In de meeste Semitische talen kunnen naamwoorden voorkomen in drie zogenaamde "toestanden" of "statussen". "Toestand" is een grammaticale eigenschap zoals naamval, getal en geslacht en bijvoeglijke naamwoorden moeten dan ook in toestand overeenkomen met hun dominant, net zoals ze ermee overeenkomen in naamval, getal en geslacht. Er zijn drie toestanden: onbepaald (status absolutus), bepaald (status emphaticus of determinatus) en geconstrueerd (status constructus). Wat hun functie betreft, kan men de toestanden vergelijken met de bepaaldheid in het Nederlands.
De onbepaalde toestand is vergelijkbaar met de toevoeging van het onbepaalde lidwoord of de afwezigheid van enig lidwoord in het Nederlands. In de meeste Semitische talen wordt de onbepaalde toestand niet speciaal gemarkeerd, maar in het Arabisch wordt hij aangeduid door toevoeging van een -n aan het woordeinde (een verschijnsel dat "nunatie" genoemd wordt).
De bepaalde toestand stemt overeen met de toevoeging van een bepaald lidwoord in het Nederlands. Ook in de Semitische talen wordt deze toestand gemarkeerd door een bepaald lidwoord.
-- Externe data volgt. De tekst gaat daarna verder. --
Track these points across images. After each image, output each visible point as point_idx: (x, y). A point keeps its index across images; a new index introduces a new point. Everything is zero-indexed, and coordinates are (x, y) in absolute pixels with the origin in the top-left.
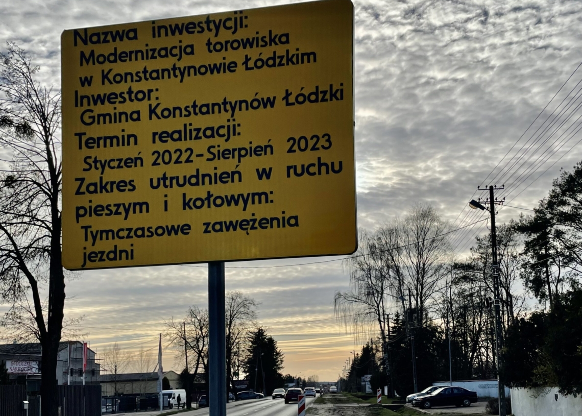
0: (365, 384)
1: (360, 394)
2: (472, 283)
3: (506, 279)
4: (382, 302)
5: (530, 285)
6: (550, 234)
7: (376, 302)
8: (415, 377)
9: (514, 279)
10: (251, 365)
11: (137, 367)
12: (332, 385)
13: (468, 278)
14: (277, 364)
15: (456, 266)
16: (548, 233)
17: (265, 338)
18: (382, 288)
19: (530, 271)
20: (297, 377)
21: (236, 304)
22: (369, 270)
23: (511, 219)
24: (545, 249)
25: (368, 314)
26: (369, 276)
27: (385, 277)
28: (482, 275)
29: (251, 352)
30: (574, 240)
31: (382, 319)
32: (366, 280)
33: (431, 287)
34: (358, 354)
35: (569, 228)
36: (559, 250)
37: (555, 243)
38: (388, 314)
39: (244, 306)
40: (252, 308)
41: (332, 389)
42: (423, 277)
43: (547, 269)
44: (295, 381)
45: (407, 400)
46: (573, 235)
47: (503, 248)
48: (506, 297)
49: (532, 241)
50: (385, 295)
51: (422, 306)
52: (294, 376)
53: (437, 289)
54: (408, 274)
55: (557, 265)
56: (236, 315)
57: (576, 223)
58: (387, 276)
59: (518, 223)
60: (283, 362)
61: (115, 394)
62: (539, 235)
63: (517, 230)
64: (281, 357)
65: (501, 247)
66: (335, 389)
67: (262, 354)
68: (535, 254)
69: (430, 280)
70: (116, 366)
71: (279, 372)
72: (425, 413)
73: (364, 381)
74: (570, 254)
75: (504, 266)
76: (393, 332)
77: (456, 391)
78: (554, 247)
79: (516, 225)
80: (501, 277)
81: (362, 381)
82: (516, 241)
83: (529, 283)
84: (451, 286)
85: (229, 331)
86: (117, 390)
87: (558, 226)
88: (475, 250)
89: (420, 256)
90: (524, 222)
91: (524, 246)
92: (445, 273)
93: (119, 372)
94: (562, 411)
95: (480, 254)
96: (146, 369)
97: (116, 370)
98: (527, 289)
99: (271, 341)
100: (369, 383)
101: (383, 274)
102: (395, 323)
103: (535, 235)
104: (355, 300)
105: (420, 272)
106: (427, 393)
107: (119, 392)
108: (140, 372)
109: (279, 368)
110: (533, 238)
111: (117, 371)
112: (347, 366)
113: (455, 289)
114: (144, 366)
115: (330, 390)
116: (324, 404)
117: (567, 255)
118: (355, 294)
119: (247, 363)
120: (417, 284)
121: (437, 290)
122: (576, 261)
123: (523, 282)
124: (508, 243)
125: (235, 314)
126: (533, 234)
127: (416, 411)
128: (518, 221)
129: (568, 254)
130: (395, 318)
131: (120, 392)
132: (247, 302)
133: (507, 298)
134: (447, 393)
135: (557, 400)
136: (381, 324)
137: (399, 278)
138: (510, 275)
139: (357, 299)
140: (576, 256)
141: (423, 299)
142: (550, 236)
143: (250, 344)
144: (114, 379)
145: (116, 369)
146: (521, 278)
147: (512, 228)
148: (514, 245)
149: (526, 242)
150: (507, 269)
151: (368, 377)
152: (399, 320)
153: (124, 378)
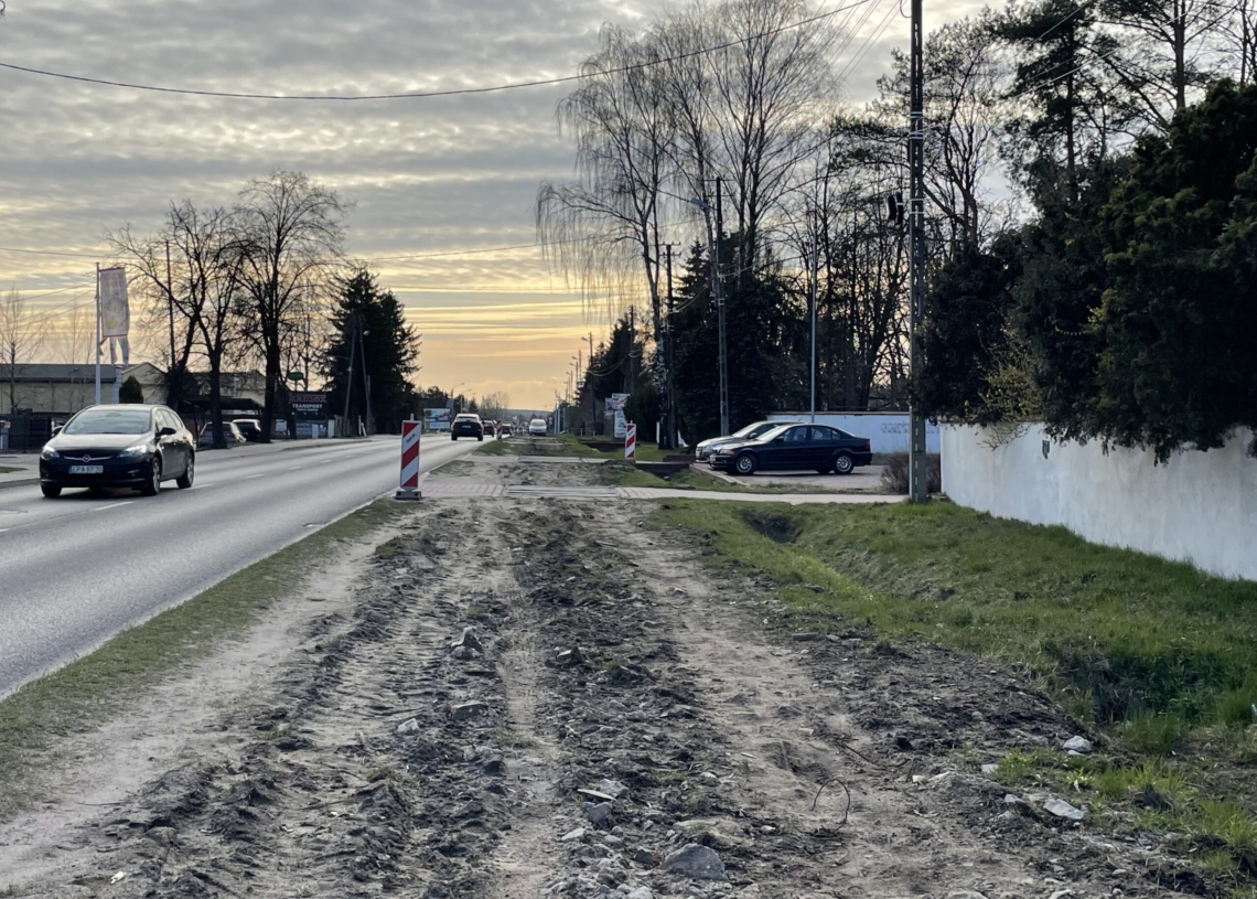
0: (613, 416)
1: (600, 439)
2: (878, 169)
3: (966, 160)
4: (655, 212)
5: (1025, 177)
6: (1082, 46)
7: (640, 212)
8: (724, 400)
9: (985, 162)
10: (339, 356)
11: (64, 348)
12: (534, 417)
13: (867, 153)
14: (404, 358)
15: (841, 127)
16: (1078, 45)
17: (374, 295)
18: (655, 178)
19: (1024, 140)
20: (455, 396)
21: (291, 202)
22: (626, 131)
23: (982, 6)
24: (1069, 85)
25: (619, 243)
26: (625, 146)
27: (663, 150)
28: (905, 149)
29: (339, 327)
30: (1143, 64)
31: (653, 255)
32: (618, 157)
33: (778, 178)
34: (602, 346)
35: (1134, 31)
36: (1104, 89)
37: (1097, 72)
38: (667, 243)
39: (313, 209)
40: (332, 214)
41: (535, 424)
42: (759, 152)
43: (1070, 138)
44: (448, 404)
45: (698, 454)
46: (1143, 51)
47: (962, 82)
48: (963, 207)
49: (1035, 63)
50: (662, 197)
51: (753, 226)
52: (449, 392)
53: (792, 183)
54: (723, 145)
55: (1097, 127)
56: (292, 232)
57: (1152, 19)
58: (669, 148)
59: (1002, 17)
60: (418, 356)
61: (12, 409)
62: (1053, 47)
63: (999, 33)
64: (415, 343)
65: (957, 79)
66: (541, 425)
67: (366, 333)
68: (1042, 97)
69: (775, 163)
70: (13, 344)
71: (408, 377)
72: (735, 484)
73: (610, 409)
74: (1133, 100)
75: (963, 127)
76: (685, 291)
77: (818, 436)
78: (1092, 80)
79: (996, 21)
80: (954, 156)
81: (607, 407)
82: (995, 63)
83: (1021, 171)
84: (827, 177)
85: (275, 268)
86: (16, 401)
87: (1106, 26)
88: (890, 84)
89: (754, 98)
90: (1017, 14)
91: (1015, 75)
92: (814, 145)
93: (21, 359)
94: (1057, 485)
95: (900, 96)
96: (85, 354)
97: (13, 355)
98: (1016, 188)
99: (390, 303)
100: (622, 413)
101: (659, 142)
102: (689, 269)
103: (1044, 48)
104: (587, 205)
105: (752, 138)
106: (748, 438)
107: (19, 407)
108: (70, 362)
109: (408, 370)
110: (1037, 55)
111: (16, 357)
112: (575, 372)
113: (837, 186)
114: (80, 347)
115: (531, 427)
116: (499, 455)
117: (1125, 104)
118: (587, 190)
119: (329, 353)
120: (745, 169)
121: (792, 187)
122: (1147, 119)
123: (1005, 168)
124: (975, 68)
125: (290, 228)
126: (1038, 46)
127: (715, 478)
128: (1004, 13)
129: (1127, 100)
130: (691, 256)
131: (22, 406)
132: (320, 200)
133: (966, 210)
134: (796, 438)
135: (1046, 457)
136: (648, 268)
137: (700, 154)
138: (977, 151)
139: (594, 204)
140: (1146, 106)
141: (757, 209)
142: (1083, 51)
143: (338, 307)
144: (9, 376)
145: (13, 350)
146: (1003, 156)
147: (985, 28)
148: (992, 73)
149: (1021, 65)
150: (970, 135)
151: (619, 400)
152: (701, 261)
153: (30, 374)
Semitische talen, zoals het Akkadisch, die geen lidwoord hebben, bezitten bijgevolg ook geen bepaalde toestand.
De geconstrueerde toestand heeft geen equivalent in het Nederlands en kan nog het best vergeleken worden met het eerste deel van een samenstelling in het Nederlands. Een naamwoord neemt de status constructus aan wanneer dit naamwoord het voorwerp uitmaakt van een bezitsrelatie. Deze toestand blijft soms ongemarkeerd en wordt soms gekenmerkt door een verkorting van het woord (die in het Hebreeuws vaak gepaard gaat met een verandering in klinkerkleur). Merk op dat een geconstrueerd naamwoord nooit een bepaald lidwoord bij zich kan krijgen: de gehele constructie wordt bepaald door het lidwoord bij het naamwoord van de bezitter.